:: TASK SET ::
**a.** In the QAInspect documentation thread, why does discussion of HP WebInspect attacks or crawling also apply to HP QAInspect? Answer in one to three sentences.
**b.** Answer these questions on the QAInspect documentation thread, one answer per line, marked to match:
(i) Which on-line Help file does the reply name in particular?
(ii) Which article in the QAInspect help file does the reply suggest may be applicable?
(iii) What is the name of the attack database the products share?
**c.** Write a continuation of the QAInspect documentation thread, starting after its last sentence.

:: PASSAGE FOR REVIEW ::
· · · · · · ·
Is there any better documenation that the User Guide and Getting Started guide? I would like some advanced info on exactly what QAInspect is testing for/on when running tests such as SQL Injection, etc.
Jason;
Ref: User Guide bundle https://download.hpsmartupdate.com/qainspect/
The only official documentation besides those you mentioned (and available at the link above) would be the on-line Help files (*.CHM) that are installed with QAInspect, particularly "QAInspect_QualityCenter.CHM". This forum will not permit me to post a file that large, so I will seek some alternative route.
Within the QAInspect help file you may find the article "Web Application Attacks and Methodologies" applicable.
Unofficially, all of our products share the same framework and attack database, "SecureBase". This means that any discussion of the HP WebInspect attacks or its crawling capabilities will apply equally to HP QAInspect.
· · · · · · ·
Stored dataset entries
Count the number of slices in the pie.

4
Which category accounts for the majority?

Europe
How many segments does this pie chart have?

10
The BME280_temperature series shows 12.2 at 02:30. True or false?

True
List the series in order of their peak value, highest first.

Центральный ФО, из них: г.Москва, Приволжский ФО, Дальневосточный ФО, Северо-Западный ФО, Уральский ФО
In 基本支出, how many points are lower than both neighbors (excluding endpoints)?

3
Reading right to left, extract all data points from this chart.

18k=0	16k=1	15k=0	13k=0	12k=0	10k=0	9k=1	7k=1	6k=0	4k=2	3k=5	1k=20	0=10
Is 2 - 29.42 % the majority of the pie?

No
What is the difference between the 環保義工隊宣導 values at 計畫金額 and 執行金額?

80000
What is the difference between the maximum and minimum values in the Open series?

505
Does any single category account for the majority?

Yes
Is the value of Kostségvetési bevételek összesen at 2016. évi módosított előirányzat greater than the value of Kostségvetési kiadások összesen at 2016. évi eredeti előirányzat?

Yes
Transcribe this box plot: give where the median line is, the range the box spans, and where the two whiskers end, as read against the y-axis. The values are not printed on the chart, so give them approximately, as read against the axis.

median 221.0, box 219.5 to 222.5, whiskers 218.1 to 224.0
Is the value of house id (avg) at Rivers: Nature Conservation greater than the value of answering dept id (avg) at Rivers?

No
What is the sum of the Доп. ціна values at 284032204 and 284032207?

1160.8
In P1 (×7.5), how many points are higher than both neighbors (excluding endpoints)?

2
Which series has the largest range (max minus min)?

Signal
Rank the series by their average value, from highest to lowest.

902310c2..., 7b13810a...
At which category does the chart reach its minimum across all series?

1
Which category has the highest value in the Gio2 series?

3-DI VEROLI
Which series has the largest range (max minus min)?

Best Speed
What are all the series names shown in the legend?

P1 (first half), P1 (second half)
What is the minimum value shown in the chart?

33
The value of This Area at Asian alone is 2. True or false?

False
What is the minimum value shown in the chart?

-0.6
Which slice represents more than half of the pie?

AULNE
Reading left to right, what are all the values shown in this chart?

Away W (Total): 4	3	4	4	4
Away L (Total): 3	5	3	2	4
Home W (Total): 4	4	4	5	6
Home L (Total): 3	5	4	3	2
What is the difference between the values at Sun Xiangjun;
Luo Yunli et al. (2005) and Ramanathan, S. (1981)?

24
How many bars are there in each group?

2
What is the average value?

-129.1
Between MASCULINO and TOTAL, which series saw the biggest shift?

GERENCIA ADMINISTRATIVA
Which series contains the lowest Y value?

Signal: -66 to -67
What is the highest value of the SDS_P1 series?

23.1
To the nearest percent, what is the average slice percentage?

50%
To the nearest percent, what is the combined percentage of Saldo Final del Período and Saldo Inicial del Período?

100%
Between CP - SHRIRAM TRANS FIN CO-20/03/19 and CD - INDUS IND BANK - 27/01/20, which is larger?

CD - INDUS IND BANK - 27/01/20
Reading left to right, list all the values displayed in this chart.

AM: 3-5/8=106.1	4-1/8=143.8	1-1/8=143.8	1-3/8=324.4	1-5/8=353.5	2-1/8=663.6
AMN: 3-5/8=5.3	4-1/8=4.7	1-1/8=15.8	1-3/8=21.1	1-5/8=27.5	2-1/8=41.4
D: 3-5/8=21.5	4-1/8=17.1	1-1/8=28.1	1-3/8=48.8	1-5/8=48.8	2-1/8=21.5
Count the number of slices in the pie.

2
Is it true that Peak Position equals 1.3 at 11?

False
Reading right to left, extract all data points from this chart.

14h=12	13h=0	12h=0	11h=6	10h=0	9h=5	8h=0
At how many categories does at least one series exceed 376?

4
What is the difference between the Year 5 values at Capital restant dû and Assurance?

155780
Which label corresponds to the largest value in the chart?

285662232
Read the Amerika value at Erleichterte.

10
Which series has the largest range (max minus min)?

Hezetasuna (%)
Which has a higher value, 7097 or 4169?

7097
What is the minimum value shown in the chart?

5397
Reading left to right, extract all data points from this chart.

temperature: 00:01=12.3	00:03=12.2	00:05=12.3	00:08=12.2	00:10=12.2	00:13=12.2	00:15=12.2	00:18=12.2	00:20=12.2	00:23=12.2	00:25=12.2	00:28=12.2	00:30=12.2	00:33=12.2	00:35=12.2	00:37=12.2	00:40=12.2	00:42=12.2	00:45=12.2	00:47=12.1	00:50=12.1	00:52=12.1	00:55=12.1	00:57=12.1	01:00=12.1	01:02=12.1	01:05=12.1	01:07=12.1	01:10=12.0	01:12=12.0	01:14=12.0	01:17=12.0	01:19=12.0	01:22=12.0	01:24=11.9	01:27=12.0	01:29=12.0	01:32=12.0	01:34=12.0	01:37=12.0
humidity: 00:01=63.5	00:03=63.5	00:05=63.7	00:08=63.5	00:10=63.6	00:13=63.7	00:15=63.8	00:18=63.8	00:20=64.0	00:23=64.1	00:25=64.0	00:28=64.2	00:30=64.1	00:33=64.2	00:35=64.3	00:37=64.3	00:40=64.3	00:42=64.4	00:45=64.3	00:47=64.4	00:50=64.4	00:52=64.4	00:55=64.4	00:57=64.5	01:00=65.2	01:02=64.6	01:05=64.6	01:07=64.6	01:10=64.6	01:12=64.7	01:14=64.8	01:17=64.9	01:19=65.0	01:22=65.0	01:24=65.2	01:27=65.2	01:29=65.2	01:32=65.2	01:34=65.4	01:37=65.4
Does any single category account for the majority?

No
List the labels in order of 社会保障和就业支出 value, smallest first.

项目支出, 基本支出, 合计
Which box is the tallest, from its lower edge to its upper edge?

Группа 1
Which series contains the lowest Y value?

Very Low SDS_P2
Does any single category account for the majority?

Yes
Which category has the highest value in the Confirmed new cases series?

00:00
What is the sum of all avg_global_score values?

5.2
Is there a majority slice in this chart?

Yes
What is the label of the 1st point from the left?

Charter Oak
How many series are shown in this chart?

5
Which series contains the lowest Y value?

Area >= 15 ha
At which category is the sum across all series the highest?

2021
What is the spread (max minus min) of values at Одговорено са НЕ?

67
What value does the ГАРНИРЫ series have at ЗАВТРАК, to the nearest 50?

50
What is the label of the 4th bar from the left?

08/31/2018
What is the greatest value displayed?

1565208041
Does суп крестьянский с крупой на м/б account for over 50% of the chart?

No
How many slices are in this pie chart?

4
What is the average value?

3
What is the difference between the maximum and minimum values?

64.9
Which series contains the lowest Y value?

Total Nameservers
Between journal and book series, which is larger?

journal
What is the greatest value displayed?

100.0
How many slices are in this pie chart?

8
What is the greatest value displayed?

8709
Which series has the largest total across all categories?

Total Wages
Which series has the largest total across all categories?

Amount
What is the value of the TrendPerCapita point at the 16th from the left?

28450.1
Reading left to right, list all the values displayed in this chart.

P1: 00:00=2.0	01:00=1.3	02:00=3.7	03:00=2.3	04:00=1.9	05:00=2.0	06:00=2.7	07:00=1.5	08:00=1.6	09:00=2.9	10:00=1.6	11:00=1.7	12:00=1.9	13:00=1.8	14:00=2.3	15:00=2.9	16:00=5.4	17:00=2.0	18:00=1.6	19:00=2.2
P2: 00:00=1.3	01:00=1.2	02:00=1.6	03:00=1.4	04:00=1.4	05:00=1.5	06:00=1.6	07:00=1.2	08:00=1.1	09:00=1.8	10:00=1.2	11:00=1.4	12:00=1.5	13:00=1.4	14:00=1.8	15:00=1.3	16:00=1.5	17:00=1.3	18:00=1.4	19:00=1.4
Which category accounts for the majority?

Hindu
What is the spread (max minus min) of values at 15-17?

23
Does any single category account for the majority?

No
· · · · · · ·
:: RESULTS FOR THE EXERCISE ::
**a.** All of the vendor's products share the same framework and the same attack database, "SecureBase." For that reason, any discussion of HP WebInspect's attacks or its crawling capabilities applies equally to HP QAInspect.

**b.**
(i) "QAInspect_QualityCenter.CHM"
(ii) "Web Application Attacks and Methodologies"
(iii) "SecureBase"

**c.**
The only caveat to that would be the product versioning. We tend to implement the newest features into WebInspect first, with the other products being brought up to par after that release. For that reason, QAInspect 5.1 can be thought of as being equivalent to WebInspect 7.x, as WebInspect 8.0 and AMP 8.0 just came out in April of this year and there have been no updates to QAInspect since April. The primary improvements in WebInspect 8 (that are lacking in QAInspect 5.1) would be performance improvements, advancements in the parsing and auditing of script events, static analysis of Flash files (Action Script 3 SWF files), advanced Reporting and the new Report Designer, and UI improvements.
That's very helpful, thank you.
I installed WebInspect to have a look at it, and one of it's security tools is Policy Manager which contains all of the vulnerabilities I assume contained in the SecureBase database. This is exactly what I needed so hopefully it's of use to someone else looking for the specifics of what QAInspect tests against.